Blessed is the man against whom the Lord counts no iniquity,
    and in whose spirit there is no deceit.
For when I kept silent, my bones wasted away
    through my groaning all day long.
For day and night your hand was heavy upon me;
    my strength was dried up as by the heat of summer. Selah
I acknowledged my sin to you,
    and I did not cover my iniquity;
I said, “I will confess my transgressions to the Lord,”
    and you forgave the iniquity of my sin. Selah
Therefore let everyone who is godly
    offer prayer to you at a time when you may be found;
surely in the rush of great waters,
    they shall not reach him.
You are a hiding place for me;
    you preserve me from trouble;
    you surround me with shouts of deliverance.

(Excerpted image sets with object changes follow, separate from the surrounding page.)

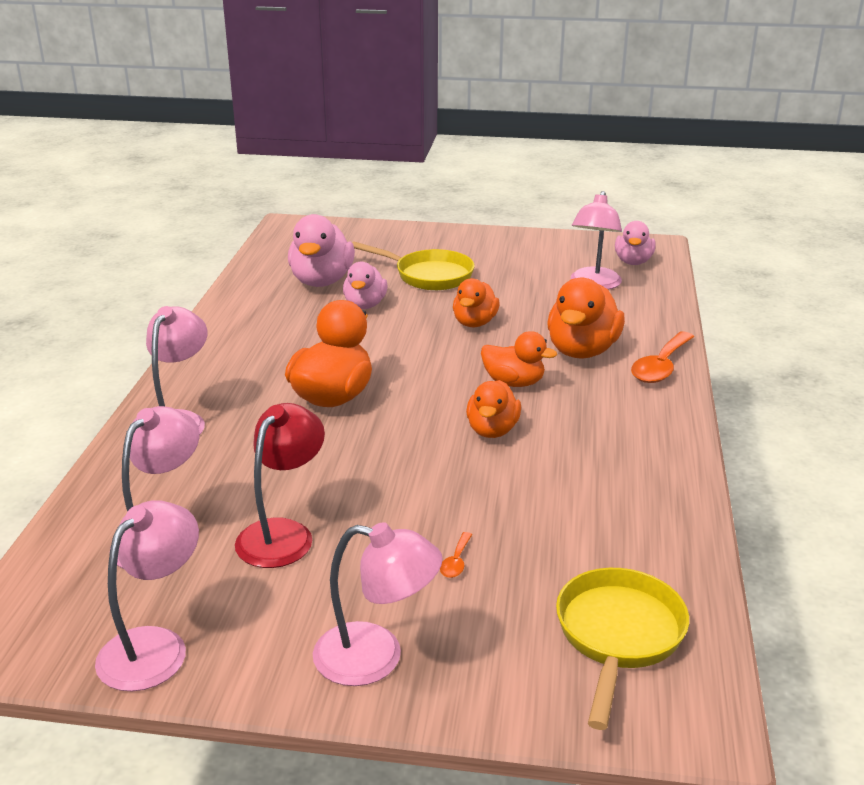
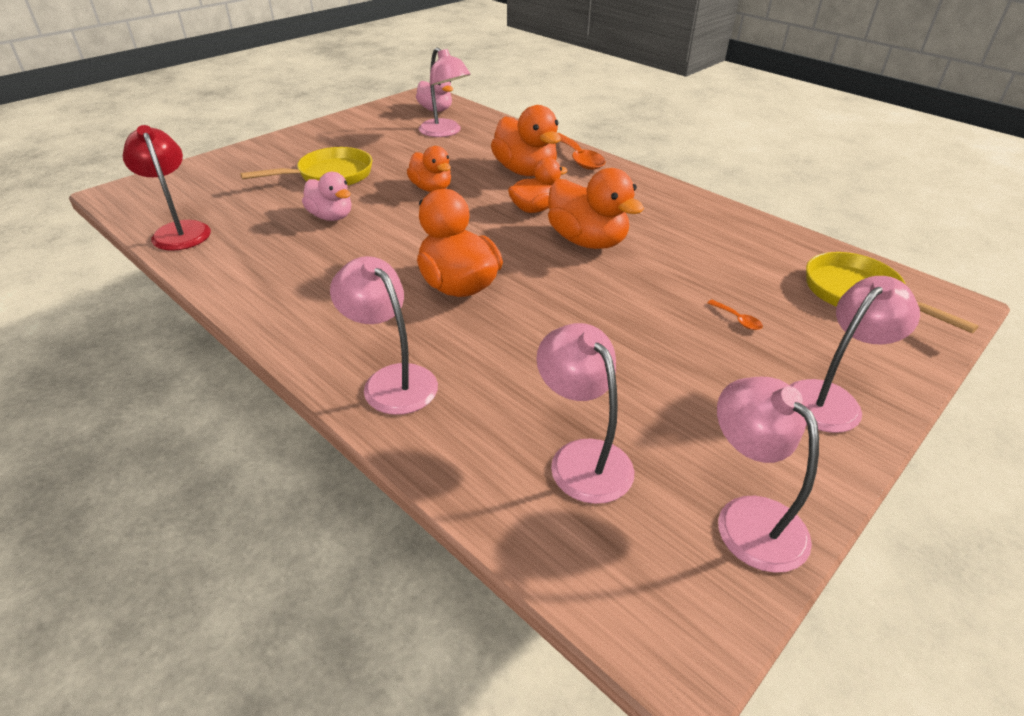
camera: 55 degrees left, 10 degrees up
red lamp [235,403,325,568] -> red lamp moved to [123,125,211,251]
pink duck [288,214,355,287] -> none
orange duck [466,380,521,438] -> orange duck [548,168,644,249], size x1.56

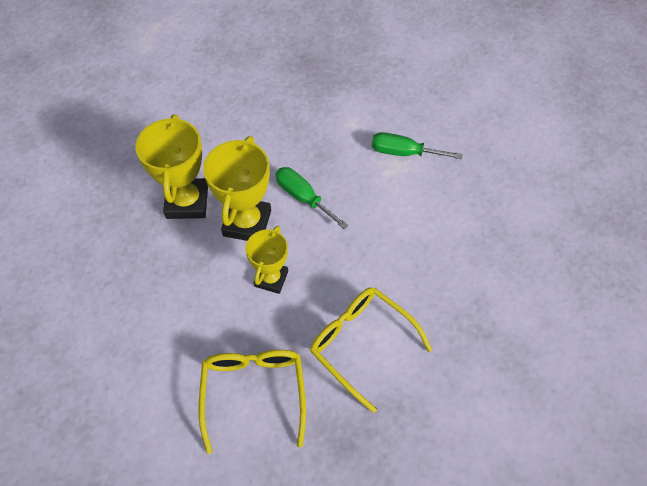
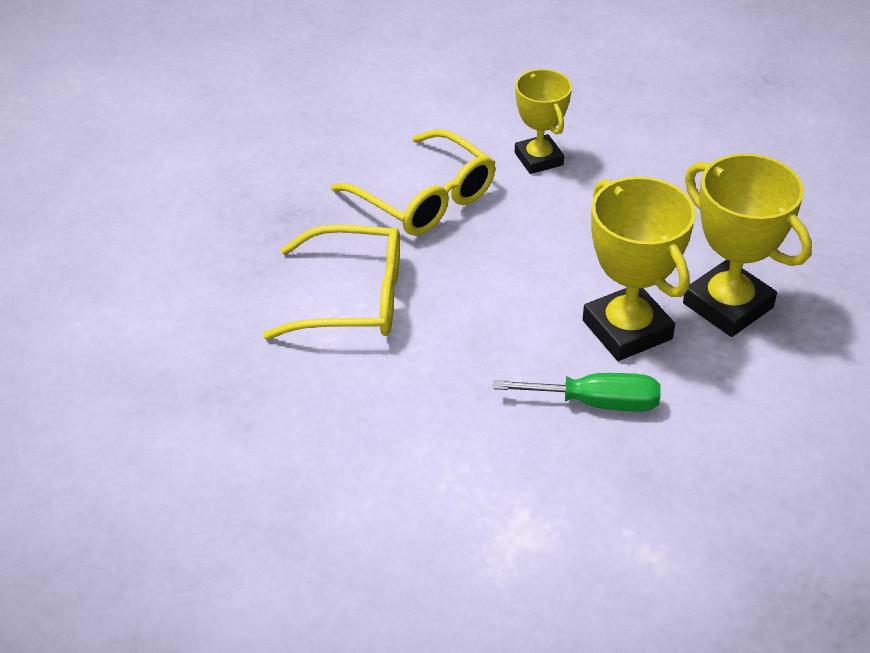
camera: 140 degrees right, 15 degrees down
yellow trophy [245,226,288,294] -> yellow trophy moved to [515,69,572,174]
green screwdriver [372,132,462,159] -> none

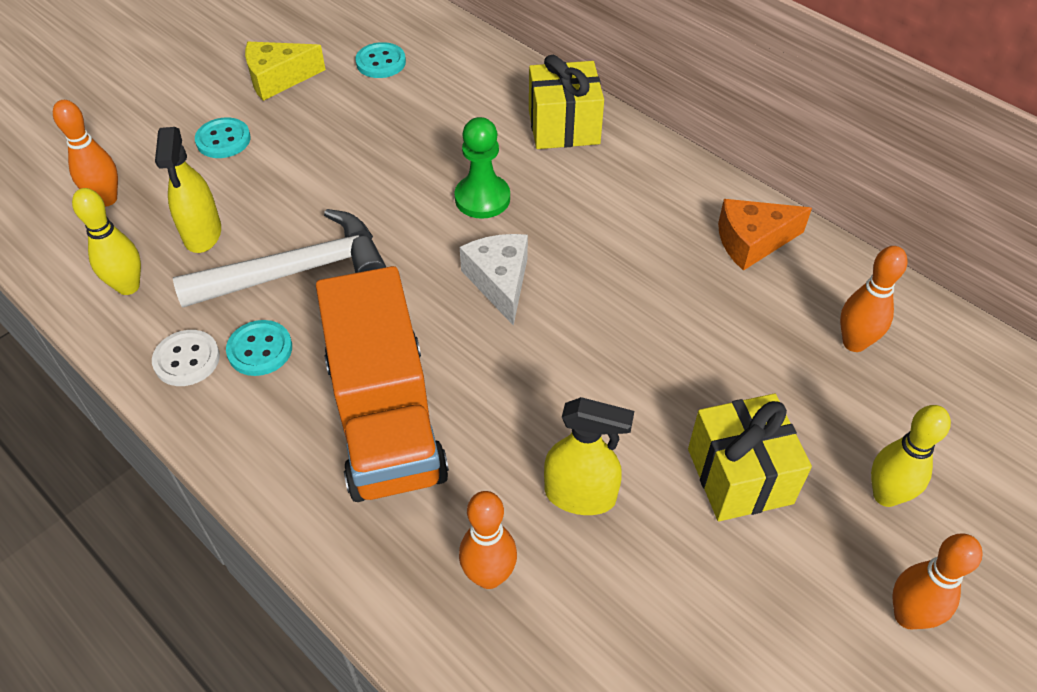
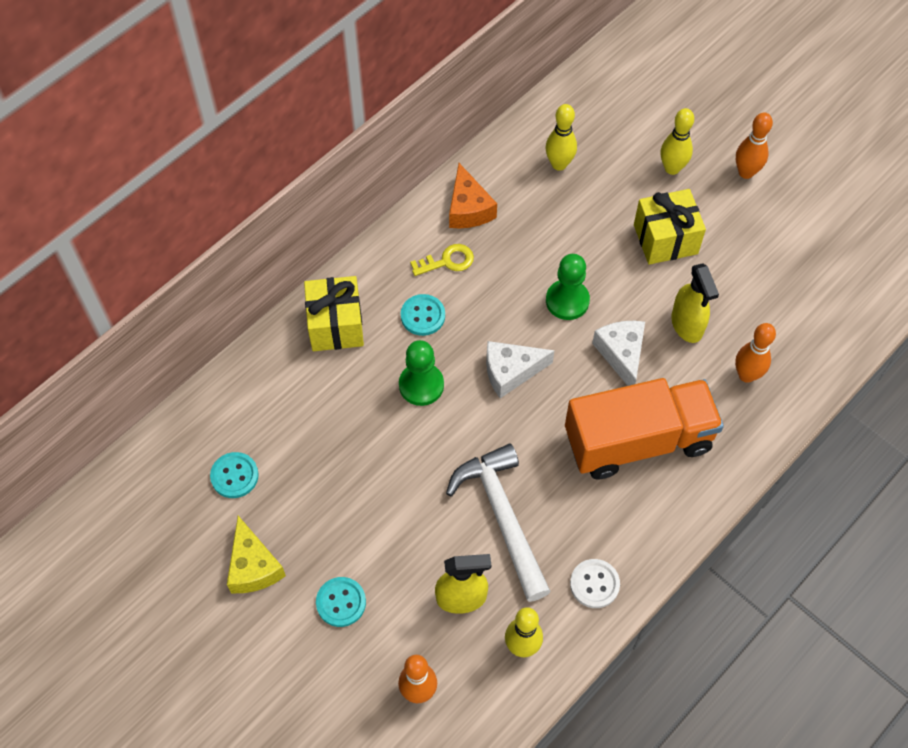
camera: 90 degrees left, 10 degrees up
turquoise button [226,320,292,376] -> turquoise button moved to [401,294,445,336]
yellow spray bottle [544,397,634,515] -> yellow spray bottle turned 150 degrees clockwise [671,263,719,343]
orange bowling pin [840,246,907,352] -> yellow bowling pin [545,104,577,171]
none -> yellow key [410,244,474,276]
none -> green pawn [546,254,590,320]
none -> white cheese [592,321,645,386]

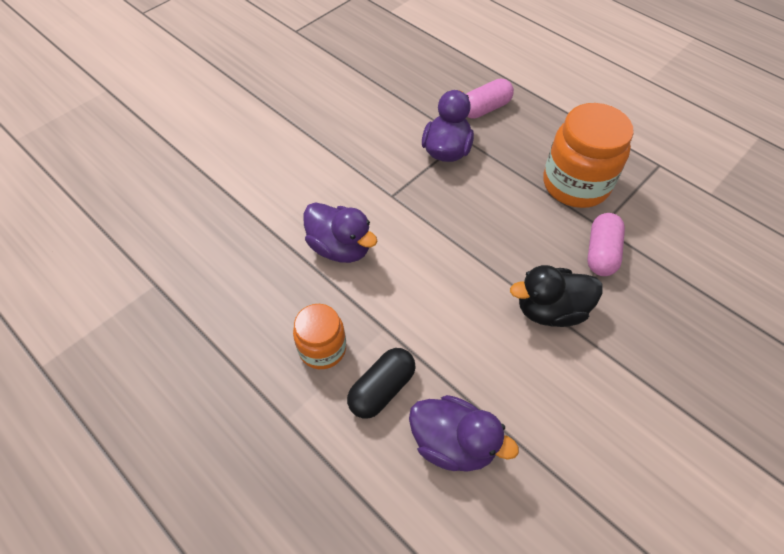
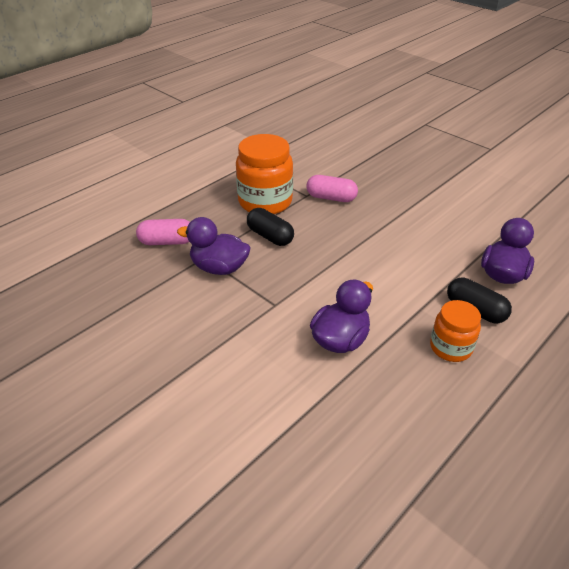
camera: 90 degrees left, 15 degrees down
pink capsule [466,78,514,119] -> pink capsule turned 60 degrees counterclockwise [136,219,190,245]
black duck [510,265,603,327] -> none
none -> black capsule [247,208,294,246]

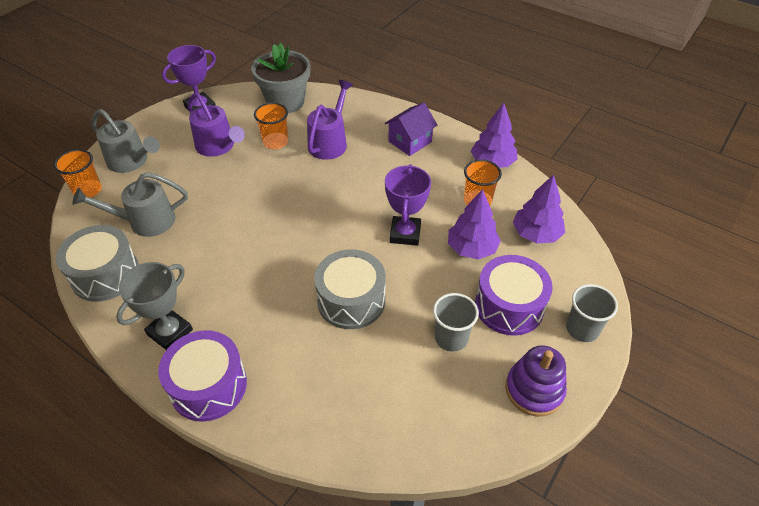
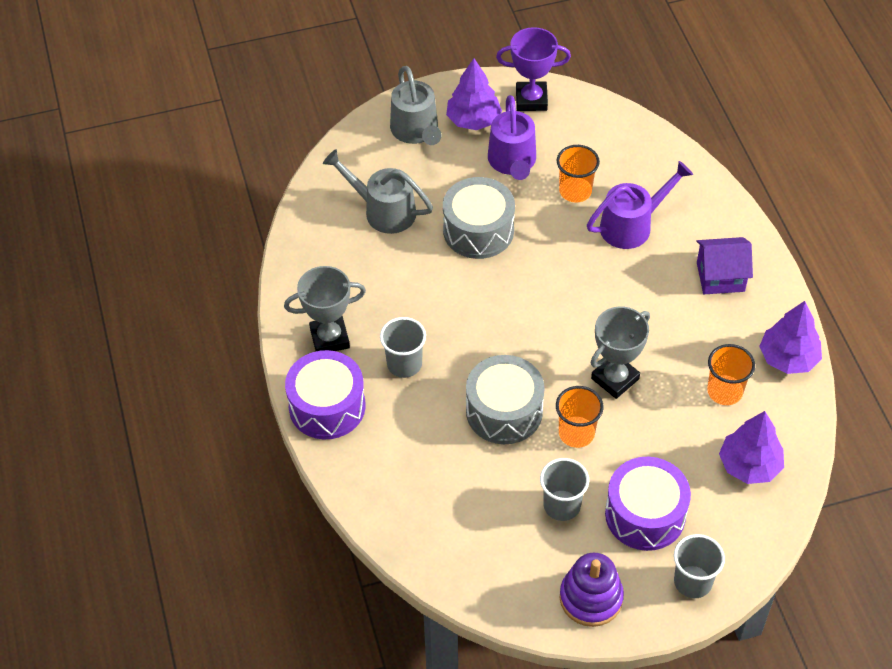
camera: 40 degrees right, 5 degrees up
orange cup [54,149,102,198] -> orange cup moved to [556,386,604,448]
grey drum [56,225,139,302] -> grey drum moved to [443,177,515,259]
grey flower pot [251,43,310,113] -> none
purple trophy [385,164,431,246] -> grey trophy [590,306,650,399]
purple tree [448,189,501,259] -> purple tree moved to [446,59,502,130]
none -> grey cup [380,317,426,378]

Selah”

In Genesis 3, God calls Adam and Eve to a certain life with Him. He says, in essence, “this is what you are made for, to trust and love me, and to trust and love one another.” Adam and Eve’s eating the fruit is the example of going against what we are made for – the offer was to be our own god, and in so doing, to be the god of others. It’s a false hope, and the real first feeling felt in the garden was guilt. It’s what alerted them to their shame (fig leaves) and their fear (running and hiding).

Guilt is a Warning that the Imposter is Close

Guilt is the feeling that alerts us to the dead man that is trying to snatch our hearts back into the grave, and warns that we have taken the bait. Like our bodies alerting us to illness within us by sending a fever, guilt feels bad because it is telling us something is wrong, it is a fever of alert. Guilt is actually a gift from God because it calls us to turn back because we are either in the pit of destruction or headed there.

Untangling Toxic Shame and Godly Guilt

Most of us mix up toxic shame and guilt, and it leads to confusion about what is actually helpful and harmful. Toxic shame says, “I am alone, I am a mistake, and no one will love me or want me if I tell the truth.” It separates us and moves us further away from intimacy.

Healthy guilt says, “I have done something wrong, I have missed the mark, harmed myself, others, or God, and need to make an amends.” Godly guilt or grief brings us closer to God and others, not further away. Today, if you are experiencing shame that is isolating you, my encouragement would be to bring the lie to the light.

Guilt Leads to Repentance

“As it is, I rejoice, not because you were grieved, but because you were grieved into repenting. For you felt a godly grief, so that you suffered no loss through us. For godly grief produces a repentance that leads to salvation without regret, whereas worldly grief produces death.”

            2 Corinthians 7:9-10

Forgiveness is the gift of being in relationship with a God who loves us and has the power to pardon us, and who loves to exercise His power in pardoning. Dane Ortlund says,

“Christ does not get frustrated when we come to him for fresh forgiveness, for renewed pardon, with distress and need and emptiness. That’s the whole point. It’s what he came to heal.”

Do you know that mercy is who our God is? He loves when we show up with our mess. He cleans us up with joy like we’re children who just broke something and are sitting in our disaster – He won’t make us sit in it so we learn not to do it again; He cares for us and makes sure we know we are His. Only love will lead us to repentance and obedience.

Repentance Leads to Refuge and Freedom

If you stay hidden as your own refuge, if you keep your secrets safe with you, there will be a day where you will look and no one will be found. Keeping secrets is our way of keeping ourselves safe. It’s our own version of law-keeping. We try to keep the law that we have set up in our lives; we believe that if we live by it perfectly, we will never be exposed.

But, if you take the bold, courageous, and risky step of being vulnerable, of being honest, and telling the truth, you will find something beautiful. We can live confidently knowing whose we are and what we are made for. We are not imposters. We belong, and guilt tells us to run back to our identity in God.